**Consignes:**
A) Reproduisez sans aucune modification les lignes du jeu de données, depuis la première jusqu'à celle qui contient « gray cross at (631, 284): rotated », cette dernière incluse.
B) Poursuivez le texte sur le métier et le travail manuel à partir de sa dernière phrase.

**Extrait:**

_____

Comme l'agriculteur producteur, l'artisan ou l'ouvrier qui forge, façonne, fabrique un objet, de la matière première au produit fini, et le vend ou le troque, est une "espèce en voie de disparition", si elle n'a pas déjà disparu, en tout cas dans nos sociétés modernes. Et pourtant ce fut cela être un homme pendant des millénaires. Faire quelque chose, produire de ses mains, en maîtrisant tout le processus et les moyens de production.

La dignité du travailleur résidait dans cette part de création, de conception, d'élaboration, d'invention que recelait son métier. L'homme de métier n'avait rien à voir avec le simple exécutant, l'agent ou le technicien apparus avec l'organisation de la production industrielle qui a impliqué progressivement "mécanisation, automatisation, robotisation, informatisation", mais aussi "rationalisation, spécialisation, standardisation".

L'exécution de tâches fragmentaires, souvent répétitives, a sonné le glas du "vrai métier" que l'on choisit, que l'on apprend, que l'on pratique, que l'on transmet, dur parfois mais beau, ayant ses nécessités, ses risques et aussi ses joies. Ce métier qui demandait du temps pour "rentrer", en "connaître toutes les ficelles". Du temps avant de "savoir" et "faire son métier", avant de pouvoir affirmer "être du métier" et "avoir du métier".

«C'est en forgeant qu'on devient forgeron», soit : "c'est à force de s'exercer à quelque chose, qu'on y devient habile". Le temps que l'on se donnait à cette fin, est tout entier contenu dans cette phrase. Le temps nécessaire pour parfaire son travail, chercher sans cesse à l'améliorer. «Vingt fois sur le métier remettez votre ouvrage» écrivait Boileau. Heureux temps où l'on avait le temps, où il n'y avait pas de sot métier.

Aujourd'hui le temps libre permet à beaucoup d'hommes de retrouver le temps où le travail était un plaisir. C'est ainsi que des métiers d'antan sont en partie devenus des loisirs. Bricolage, jardinage, ouvrages manuels... redonnent à l'homme épris de liberté, d'autonomie, le bonheur de construire, de confectionner, de modeler, de modifier, de transformer, de cultiver, de faire pousser, d'imaginer... à son gré ; et aussi une certaine joie de vivre.

_____

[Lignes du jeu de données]

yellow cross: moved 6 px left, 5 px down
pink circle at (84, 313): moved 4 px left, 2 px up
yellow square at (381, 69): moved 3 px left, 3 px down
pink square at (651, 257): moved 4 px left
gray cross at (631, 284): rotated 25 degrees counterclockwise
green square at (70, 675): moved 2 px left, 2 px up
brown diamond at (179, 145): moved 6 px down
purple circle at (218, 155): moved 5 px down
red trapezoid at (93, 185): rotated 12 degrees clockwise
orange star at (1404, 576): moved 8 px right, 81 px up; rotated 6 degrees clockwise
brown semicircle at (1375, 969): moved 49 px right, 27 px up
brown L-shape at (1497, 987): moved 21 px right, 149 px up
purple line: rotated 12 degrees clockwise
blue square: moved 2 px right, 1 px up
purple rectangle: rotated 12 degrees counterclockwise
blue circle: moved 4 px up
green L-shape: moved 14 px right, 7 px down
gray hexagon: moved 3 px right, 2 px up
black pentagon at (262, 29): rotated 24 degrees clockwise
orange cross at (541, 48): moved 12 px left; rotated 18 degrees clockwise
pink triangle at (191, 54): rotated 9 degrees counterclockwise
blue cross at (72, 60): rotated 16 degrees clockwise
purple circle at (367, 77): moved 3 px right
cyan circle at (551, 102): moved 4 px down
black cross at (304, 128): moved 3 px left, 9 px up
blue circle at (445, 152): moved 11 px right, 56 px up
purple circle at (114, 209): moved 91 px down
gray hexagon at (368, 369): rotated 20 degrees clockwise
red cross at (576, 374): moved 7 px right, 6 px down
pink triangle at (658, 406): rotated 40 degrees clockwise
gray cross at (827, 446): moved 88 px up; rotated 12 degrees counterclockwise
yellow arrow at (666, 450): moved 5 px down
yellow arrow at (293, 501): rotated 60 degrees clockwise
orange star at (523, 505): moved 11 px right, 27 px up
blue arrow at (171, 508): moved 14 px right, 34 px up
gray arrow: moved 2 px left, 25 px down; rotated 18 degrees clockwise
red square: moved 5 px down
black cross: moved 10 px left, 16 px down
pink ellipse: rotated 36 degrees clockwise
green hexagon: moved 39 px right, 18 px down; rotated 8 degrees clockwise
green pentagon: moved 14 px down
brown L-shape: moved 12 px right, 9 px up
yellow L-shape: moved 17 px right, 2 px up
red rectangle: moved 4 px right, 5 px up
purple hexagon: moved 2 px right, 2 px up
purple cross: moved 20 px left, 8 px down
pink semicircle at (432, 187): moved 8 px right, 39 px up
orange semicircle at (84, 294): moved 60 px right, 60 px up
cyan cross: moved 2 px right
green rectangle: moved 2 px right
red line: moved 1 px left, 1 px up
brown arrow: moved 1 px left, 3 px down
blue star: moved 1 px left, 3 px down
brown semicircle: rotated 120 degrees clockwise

_____

**Réponses:**
A)
yellow cross: moved 6 px left, 5 px down
pink circle at (84, 313): moved 4 px left, 2 px up
yellow square at (381, 69): moved 3 px left, 3 px down
pink square at (651, 257): moved 4 px left
gray cross at (631, 284): rotated 25 degrees counterclockwise

B)
07/10/2014

Un homme bientôt hors jeu ?

Comment comprendre notre monde si nous ne voyons pas que, comme l'écrit Olivier Rey, «l'adaptation de l'homme à l'environnement créé par et pour le développement technique et économique est devenue un objectif consciencieusement poursuivi» ? Auteur de Une folle solitude - Le fantasme de l'homme auto-construit au Seuil, celui-ci met l'accent sur un travail engagé dans la seconde moitié du XXe siècle dans nos sociétés.

C'est Norbert Wiener, fondateur de la cybernétique, qui exprime le premier en 1954 le but inavoué de sa discipline «qui étudie les phénomènes de traitement de l'information et de régulation à l'intérieur des systèmes, qu'il s'agisse de machines ou d'êtres vivants». Il écrit : "Nous avons modifié si radicalement notre milieu que nous devons maintenant nous modifier nous-mêmes pour vivre au sein de ce nouvel environnement".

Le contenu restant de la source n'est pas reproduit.